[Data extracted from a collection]
-------------------------
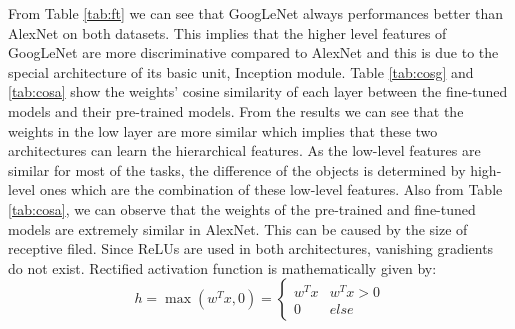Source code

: From Table \ref{tab:ft} we can see that GoogLeNet always performances better than AlexNet on both datasets. This implies that the higher level features of GoogLeNet are more discriminative compared to AlexNet and this is due to the special architecture of its basic unit, Inception module. Table \ref{tab:cosg} and \ref{tab:cosa} show the weights' cosine similarity of each layer between the fine-tuned models and their pre-trained models. From the results we can see that the weights in the low layer are more similar which implies that these two architectures can learn the hierarchical features. As the low-level features are similar for most of the tasks, the difference of the objects is determined by high-level ones which are the combination of these low-level features. Also from Table \ref{tab:cosa}, we can observe that the weights of the pre-trained and fine-tuned models are extremely similar in AlexNet. This can be caused by the size of receptive filed. Since ReLUs are used in both architectures, vanishing gradients do not exist. Rectified activation function is mathematically given by:
\begin{equation}\label{relu}
h = \max ({w^T}x,0) = \left\{ {\begin{array}{*{20}{c}}
	{{w^T}x}&{{w^T}x > 0}\\
	0&{else}
	\end{array}} \right.
\end{equation}

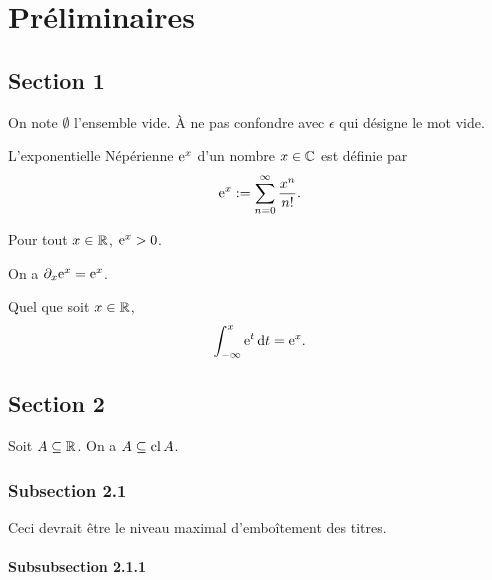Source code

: \chapter{Préliminaires}
\label{ch:prelim}


\section{Section 1}

On note $\emptyset$ l'ensemble vide.  À ne pas confondre avec
$\epsilon$ qui désigne le mot vide.

\begin{definition}
  \label{def:expo}
  L'exponentielle Népérienne $\e^x$ d'un nombre $x \in \IC$ est
  définie par
  \begin{equation}
    \label{eq:exp}
    \e^x := \sum_{n=0}^\infty \frac{x^n}{n!}.
  \end{equation}
\end{definition}

\begin{proposition}
  \label{pos-expo}
  Pour tout $x \in \IR$, $\e^x > 0$.
\end{proposition}

\begin{proposition}
  On a $\partial_x \e^x = \e^x$.
\end{proposition}

\begin{corollary}
  Quel que soit $x \in \IR$,
  \begin{equation*}
    \int_{-\infty}^x \e^t \intd t = \e^x.
  \end{equation*}
\end{corollary}


\section{Section 2}

\begin{lemma}
  \label{closure}
  Soit $A \subseteq \IR$.  On a $A \subseteq \cl A$.
\end{lemma}

\subsection{Subsection 2.1}

Ceci devrait être le niveau maximal d'emboîtement des titres.

\subsubsection{Subsubsection 2.1.1}

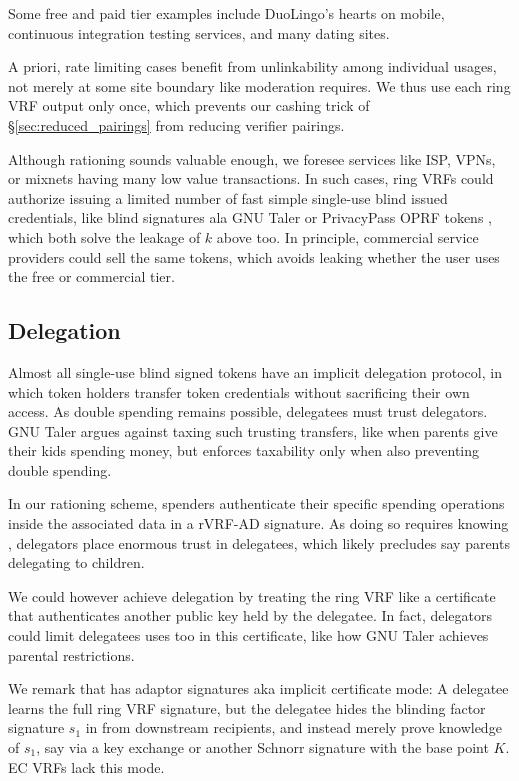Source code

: Some free and paid tier examples include DuoLingo's hearts on mobile, 
continuous integration testing services, and many dating sites.

A priori, rate limiting cases benefit from unlinkability among individual
usages, not merely at some site boundary like moderation requires.
We thus use each ring VRF output only once, which prevents our cashing
trick of \S\ref{sec:reduced_pairings} from reducing verifier pairings.

Although rationing sounds valuable enough, we foresee services like ISP,
VPNs, or mixnets having many low value transactions.
In such cases, ring VRFs could authorize issuing a limited number of
fast simple single-use blind issued credentials, like blind signatures
ala GNU Taler \cite{taler} or PrivacyPass OPRF tokens \cite{PrivacyPass},
 which both solve the leakage of $k$ above too.
%
In principle, commercial service providers could sell the same tokens,
which avoids leaking whether the user uses the free or commercial tier.


\subsection{Delegation}

Almost all single-use blind signed tokens have an implicit delegation
protocol, in which token holders transfer token credentials without
sacrificing their own access.
As double spending remains possible, delegatees must trust delegators.
GNU Taler \cite{taler} argues against taxing such trusting transfers,
like when parents give their kids spending money, but enforces taxability
only when also preventing double spending.

In our rationing scheme, spenders authenticate their specific spending
operations inside the associated data \aux in a rVRF-AD signature.
As doing so requires knowing \sk, delegators place enormous trust in
delegatees, which likely precludes say parents delegating to children.

We could however achieve delegation by treating the ring VRF like a
certificate that authenticates another public key held by the delegatee.
In fact, delegators could limit delegatees uses too in this certificate,
like how GNU Taler achieves parental restrictions. %

We remark that \PedVRF has adaptor signatures aka implicit certificate mode:
A delegatee learns the full ring VRF signature, but the delegatee hides
the blinding factor signature $s_1$ in \PedVRF from downstream recipients,
and instead merely prove knowledge of $s_1$, say via
 a key exchange or another Schnorr signature with the base point $K$.
EC VRFs lack this mode.



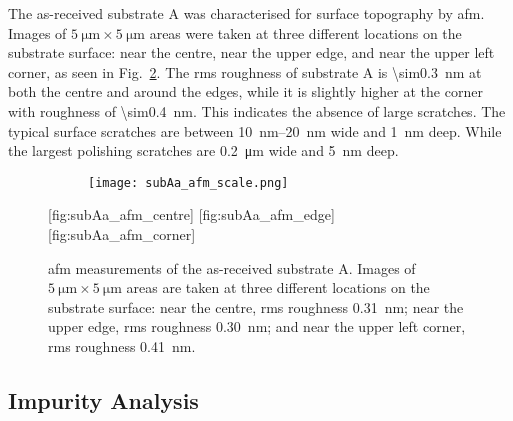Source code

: The as-received substrate A was characterised for surface topography by \ac{afm}. Images of $\SI{5}{\micro\metre}\times\SI{5}{\micro\metre}$ areas were taken at three different locations on the substrate surface: near the centre, near the upper edge, and near the upper left corner, as seen in Fig.~\ref{fig:subAa_afm}. The \ac{rms} roughness of substrate A is \SI{\sim0.3}{\nano\metre} at both the centre and around the edges, while it is slightly higher at the corner with  roughness of \SI{\sim0.4}{\nano\metre}. This indicates the absence of large scratches. The typical surface scratches are between \SIrange{10}{20}{\nano\metre} wide and \SI{1}{\nano\metre} deep. While the largest polishing scratches are \SI{0.2}{\micro\metre} wide and \SI{5}{\nano\metre} deep.

\begin{figure}[htbp]
    \centering
    \begin{subfigure}[b]{0.032\linewidth}
        \label{fig:subAa_afm_scale}\captionsetup{list=no}
        \texttt{[image: subAa\_afm\_scale.png]}
    \end{subfigure}
    \hfill
    [fig:subAa_afm_centre]
    \hfill
    [fig:subAa_afm_edge]%
    \hfill
    [fig:subAa_afm_corner]%
    \caption[\Ac{afm} of as-received substrate A.]{\Ac{afm} measurements of the as-received substrate A. Images of $\SI{5}{\micro\metre}\times\SI{5}{\micro\metre}$ areas are taken at three different locations on the substrate surface:  near the centre, \ac{rms} roughness \SI{0.31}{\nano\metre};  near the upper edge, \ac{rms} roughness \SI{0.30}{\nano\metre}; and  near the upper left corner, \ac{rms} roughness \SI{0.41}{\nano\metre}.}\label{fig:subAa_afm}
\end{figure} %


\subsection{Impurity Analysis}

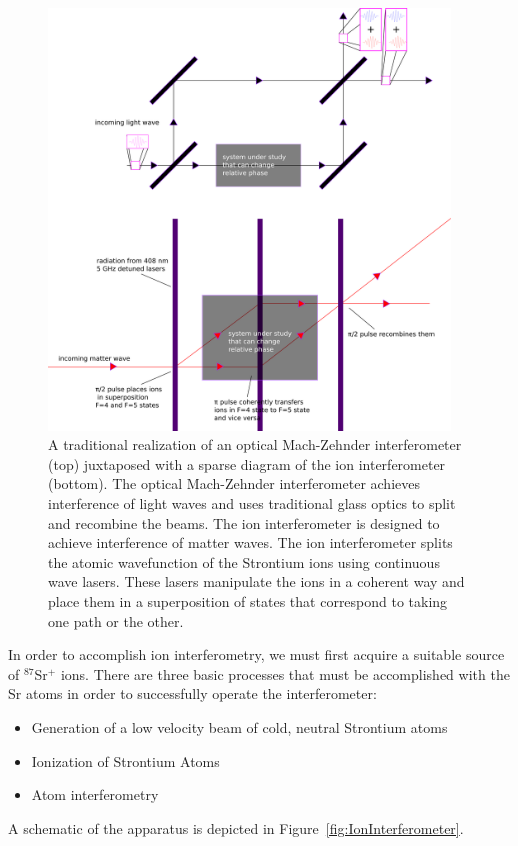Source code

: \begin{figure}
\centerline{
\includegraphics[width=0.95\textwidth]{mach-zehnder}}
\caption[Optical and matterwave Mach-Zehnder interferometers]{\label{mach-zehnder-fig}A traditional realization of an optical Mach-Zehnder interferometer (top) juxtaposed with a sparse diagram of the ion interferometer (bottom). The optical Mach-Zehnder interferometer achieves interference of light waves and uses traditional glass optics to split and recombine the beams. The ion interferometer is designed to achieve interference of matter waves. The ion interferometer splits the atomic wavefunction of the Strontium ions using continuous wave lasers. These lasers manipulate the ions in a coherent way and place them in a superposition of states that correspond to taking one path or the other.}
\end{figure}

In order to accomplish ion interferometry, we must first acquire a suitable source of $^{87}$Sr$^+$ ions. There are three basic processes that must be accomplished with the Sr atoms in order to successfully operate the interferometer: 
\begin{itemize}
\item Generation of a low velocity beam of cold, neutral Strontium atoms   
\item Ionization of Strontium Atoms
\item Atom interferometry
\end{itemize} 
A schematic of the apparatus is depicted in Figure~\ref{fig:IonInterferometer}.

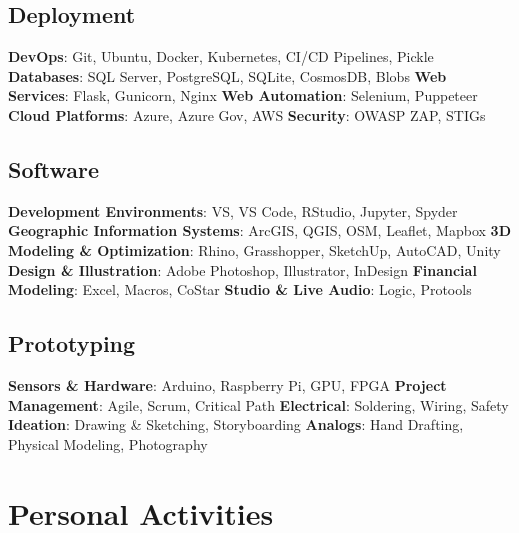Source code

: \documentclass{article}
\begin{document}
    \subsection*{Deployment}
        \textbf{DevOps}: Git, Ubuntu, Docker, Kubernetes, CI/CD Pipelines, Pickle\newline
        \textbf{Databases}: SQL Server, PostgreSQL, SQLite, CosmosDB, Blobs\newline
        \textbf{Web Services}: Flask, Gunicorn, Nginx\newline
        \textbf{Web Automation}: Selenium, Puppeteer\newline
        \textbf{Cloud Platforms}: Azure, Azure Gov, AWS\newline
        \textbf{Security}: OWASP ZAP, STIGs
    \subsection*{Software}
        \textbf{Development Environments}: VS, VS Code, RStudio, Jupyter, Spyder\newline
        \textbf{Geographic Information Systems}: ArcGIS, QGIS, OSM, Leaflet, Mapbox\newline
        \textbf{3D Modeling \& Optimization}: Rhino, Grasshopper, SketchUp, AutoCAD, Unity\newline
        \textbf{Design \& Illustration}: Adobe Photoshop, Illustrator, InDesign\newline
        \textbf{Financial Modeling}: Excel, Macros, CoStar\newline
        \textbf{Studio \& Live Audio}: Logic, Protools
    \subsection*{Prototyping}
        \textbf{Sensors \& Hardware}: Arduino, Raspberry Pi, GPU, FPGA\newline
        \textbf{Project Management}: Agile, Scrum, Critical Path\newline
        \textbf{Electrical}: Soldering, Wiring, Safety\newline
        \textbf{Ideation}: Drawing \& Sketching, Storyboarding\newline
        \textbf{Analogs}: Hand Drafting, Physical Modeling, Photography
    \section*{Personal Activities}
\end{document}
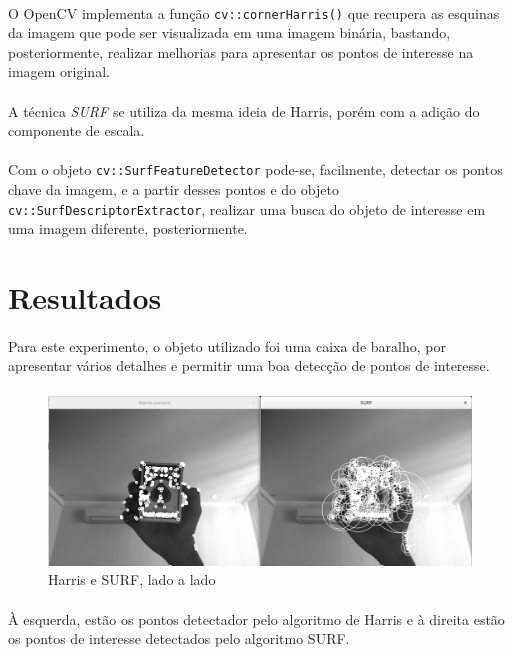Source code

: \documentclass[conference, harvard, brazil, english]{sbatex}
\begin{document}
			\paragraph{}
			O OpenCV implementa a função \verb|cv::cornerHarris()| que recupera as esquinas da imagem que pode ser visualizada em uma imagem binária, bastando, posteriormente, realizar melhorias para apresentar os pontos de interesse na imagem original.
			\paragraph{}
			A técnica \textit{SURF} se utiliza da mesma ideia de Harris, porém com a adição do componente de escala.
			\paragraph{}
			Com o objeto \verb|cv::SurfFeatureDetector| pode-se, facilmente, detectar os pontos chave da imagem, e a partir desses pontos e do objeto \verb|cv::SurfDescriptorExtractor|, realizar uma busca do objeto de interesse em uma imagem diferente, posteriormente.
		\section{Resultados}
			\paragraph{}
			Para este experimento, o objeto utilizado foi uma caixa de baralho, por apresentar vários detalhes e permitir uma boa detecção de pontos de interesse.
			\paragraph{}
			\begin{figure}[h]
				\includegraphics[scale=0.16]{harris-surf}
				\caption{Harris e SURF, lado a lado}
			\end{figure}
			\paragraph{}
			À esquerda, estão os pontos detectador pelo algoritmo de Harris e à direita estão os pontos de interesse detectados pelo algoritmo SURF. 
\end{document}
-------------------------
- _What the task asks_: Go through the entries above and pull out each line with "documentclass" in it.

- _Reply_:
: \documentclass{article}
: \documentclass[conference, harvard, brazil, english]{sbatex}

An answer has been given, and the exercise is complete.